With Senate Bill 1318, signed by Governor Greg Abbott on June 20, 2025, Texas makes significant changes to its law governing noncompete clauses in physician and other health care practitioner contracts. The Texas amendment follows a recent nationwide trend to restrict or eliminate noncompete clauses in health care provider contracts. Similar actions have recently been taken in Colorado, Indiana, Maryland, Montana, Oregon, and Utah.
The new Texas requirements apply to all noncompete agreements entered into or renewed on or after September 1, 2025.
What’s Changed?
SB 1318 amends Texas Business & Commerce Code Section 15.50(b) to apply new restrictions for physician noncompetes. To be enforceable, a noncompete clause must:
- Include a buyout option capped at the physician’s total annual salary and wages at the time the contract is terminated (previously, the buyout amount was only required to be “reasonable” or an amount determined by an arbitrator).
- Have an expiration of no more than one year after the contract is terminated.
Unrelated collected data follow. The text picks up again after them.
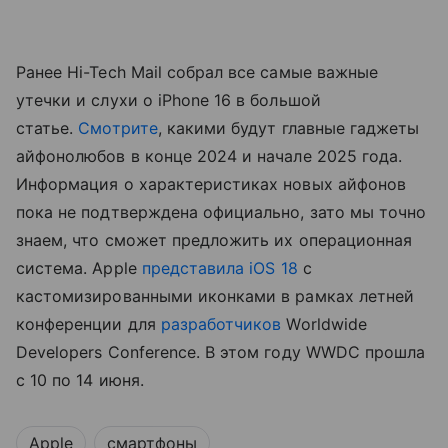
Ранее Hi-Tech Mail собрал все самые важные
утечки и слухи о iPhone 16 в большой
статье.
Смотрите
, какими будут главные гаджеты
айфонолюбов в конце 2024 и начале 2025 года.
Информация о характеристиках новых айфонов
пока не подтверждена официально, зато мы точно
знаем, что сможет предложить их операционная
система. Apple
представила
iOS 18
с
кастомизированными иконками в рамках летней
конференции для
разработчиков
Worldwide
Developers Conference. В этом году WWDC прошла
с 10 по 14 июня.
Apple
смартфоны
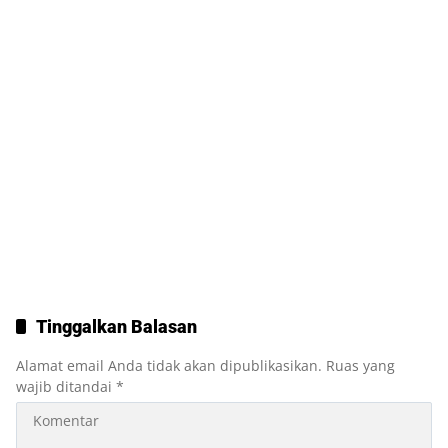
Tinggalkan Balasan
Alamat email Anda tidak akan dipublikasikan.
Ruas yang
wajib ditandai
*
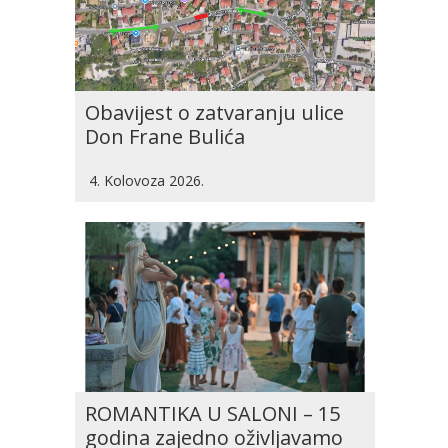
Obavijest o zatvaranju ulice
Don Frane Bulića
4. Kolovoza 2026.
ROMANTIKA U SALONI – 15
godina zajedno oživljavamo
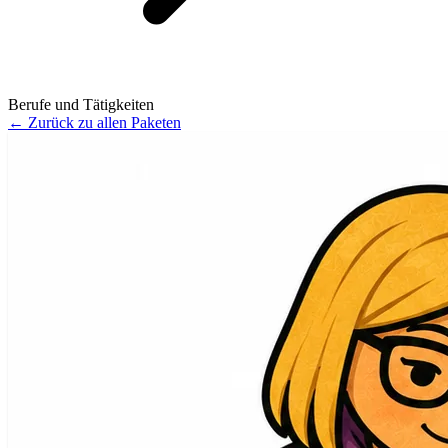
Berufe und Tätigkeiten
←
Zurück zu allen Paketen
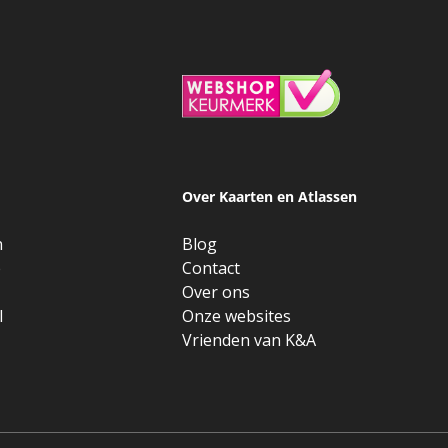
Over Kaarten en Atlassen
n
Blog
e
Contact
Over ons
l
Onze websites
Vrienden van K&A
- Limit the geographic radius to five miles of the physician’s primary practice location at the time the contract is terminated.
- Be in clear writing.
There is also a new provision stating that a noncompete clause is void if the physician is involuntarily discharged without “good cause” (i.e., unrelated to the physician’s conduct, job performance, or employment record).
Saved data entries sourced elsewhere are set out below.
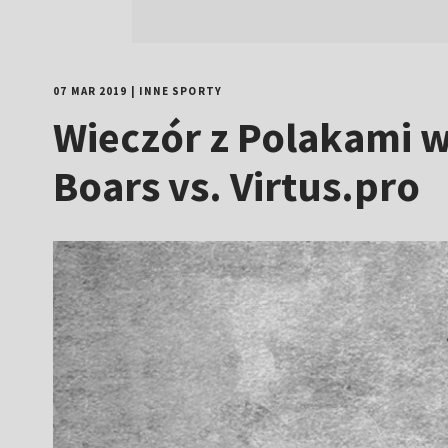
07 MAR 2019
|
INNE SPORTY
Wieczór z Polakami w
Boars vs. Virtus.pro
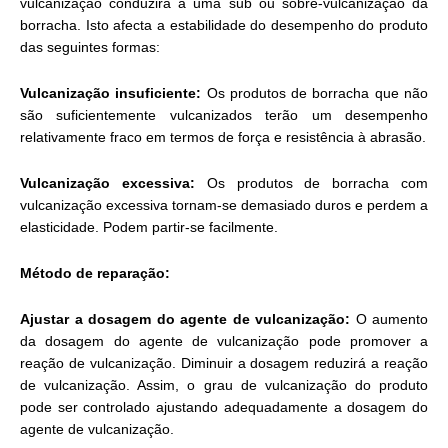
vulcanização conduzirá a uma sub ou sobre-vulcanização da
borracha. Isto afecta a estabilidade do desempenho do produto
das seguintes formas:
Vulcanização insuficiente:
Os produtos de borracha que não
são suficientemente vulcanizados terão um desempenho
relativamente fraco em termos de força e resistência à abrasão.
Vulcanização excessiva:
Os produtos de borracha com
vulcanização excessiva tornam-se demasiado duros e perdem a
elasticidade. Podem partir-se facilmente.
Método de reparação:
Ajustar a dosagem do agente de vulcanização:
O aumento
da dosagem do agente de vulcanização pode promover a
reação de vulcanização. Diminuir a dosagem reduzirá a reação
de vulcanização. Assim, o grau de vulcanização do produto
pode ser controlado ajustando adequadamente a dosagem do
agente de vulcanização.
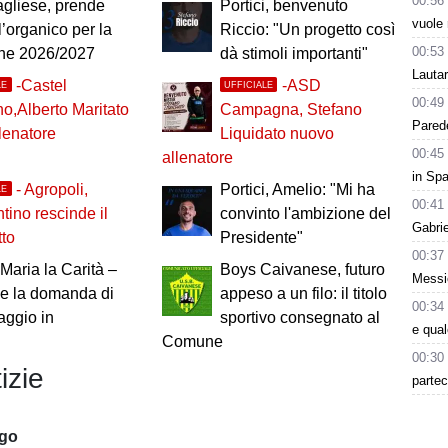
00:56
agliese, prende
Portici, benvenuto
vuole 
l’organico per la
Riccio: "Un progetto così
00:53
one 2026/2027
dà stimoli importanti"
Lauta
-Castel
-ASD
LE
UFFICIALE
00:49
no,Alberto Maritato
Campagna, Stefano
Parede
lenatore
Liquidato nuovo
00:45
allenatore
in Spa
- Agropoli,
Portici, Amelio: "Mi ha
LE
00:41
tino rescinde il
convinto l'ambizione del
Gabri
tto
Presidente"
00:37
Maria la Carità –
Boys Caivanese, futuro
Messic
ale la domanda di
appeso a un filo: il titolo
00:34
aggio in
sportivo consegnato al
e qua
Comune
00:30
izie
partec
ago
SB 1318 clarifies that the “practice of medicine” does not include management, medical director, or other administrative services, meaning the noncompete restrictions do not apply to a physician’s provision of these services. Though the bill limits this definition to the context of physician noncompetes, including a distinct carve-out for administrative services from the practice of medicine may provide further support for the use of “friendly PC-MSO” models in the state, because it shows a legislative understanding that administrative services are distinct from the provision of medical services.
What’s New?
SB 1318 also adds new Section 15.501 that extends the new physician noncompete requirements to other health care professionals, including dentists, nurses, and physician assistants. Now, as of September 1, 2025, employment contracts with these professionals that include noncompete provisions must also include the buyout cap, one-year expiration, and five-mile radius to be enforceable.
Takeaways
With the adoption of SB 1318, health care employers may need to adjust their contract terms to align with the new legal landscape. Health care employers should consider the following steps before SB 1318 goes into effect on September 1, 2025:
- Update contract templates to reflect the one-year duration, five-mile radius, and buyout ceiling requirements for use in drafting new contracts entered into after the effective date.
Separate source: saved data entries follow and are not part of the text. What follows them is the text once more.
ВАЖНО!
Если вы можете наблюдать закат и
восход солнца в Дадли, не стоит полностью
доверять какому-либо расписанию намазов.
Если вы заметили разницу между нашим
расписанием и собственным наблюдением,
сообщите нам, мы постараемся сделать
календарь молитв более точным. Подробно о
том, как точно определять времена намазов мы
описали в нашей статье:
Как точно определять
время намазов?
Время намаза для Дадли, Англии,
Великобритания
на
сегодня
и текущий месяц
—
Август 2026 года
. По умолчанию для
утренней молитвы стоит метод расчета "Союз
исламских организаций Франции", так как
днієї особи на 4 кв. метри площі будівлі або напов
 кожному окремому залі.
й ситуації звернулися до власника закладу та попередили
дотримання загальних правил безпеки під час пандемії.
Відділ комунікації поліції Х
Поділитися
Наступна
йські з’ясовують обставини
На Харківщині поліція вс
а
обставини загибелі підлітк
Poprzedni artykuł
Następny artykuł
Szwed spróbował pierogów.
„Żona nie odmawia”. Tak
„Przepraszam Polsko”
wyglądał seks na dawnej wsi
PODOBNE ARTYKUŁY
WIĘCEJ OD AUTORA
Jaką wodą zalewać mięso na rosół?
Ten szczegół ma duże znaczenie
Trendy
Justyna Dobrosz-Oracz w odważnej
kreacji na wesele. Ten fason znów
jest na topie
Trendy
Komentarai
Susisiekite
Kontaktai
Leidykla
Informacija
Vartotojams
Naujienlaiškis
- Include a defined “primary practice location” in contracts.
- Inventory existing contracts that will renew after September 1, 2025 and note how they may need to be amended to comply with SB 1318.
- Ensure termination procedures include clear documentation of when termination is for good cause, including provider conduct or job performance issues that prompted the termination.
Overall, the passage of SB 1318 reflects an evolving approach to noncompete agreements in the health care industry. As a reminder, existing noncompete agreements that were entered into or renewed before September 1, 2025, are grandfathered and remain enforceable. However, any existing contracts that are renewed on or after September 1 will be subject to SB 1318 and should be reviewed for compliance with the new law.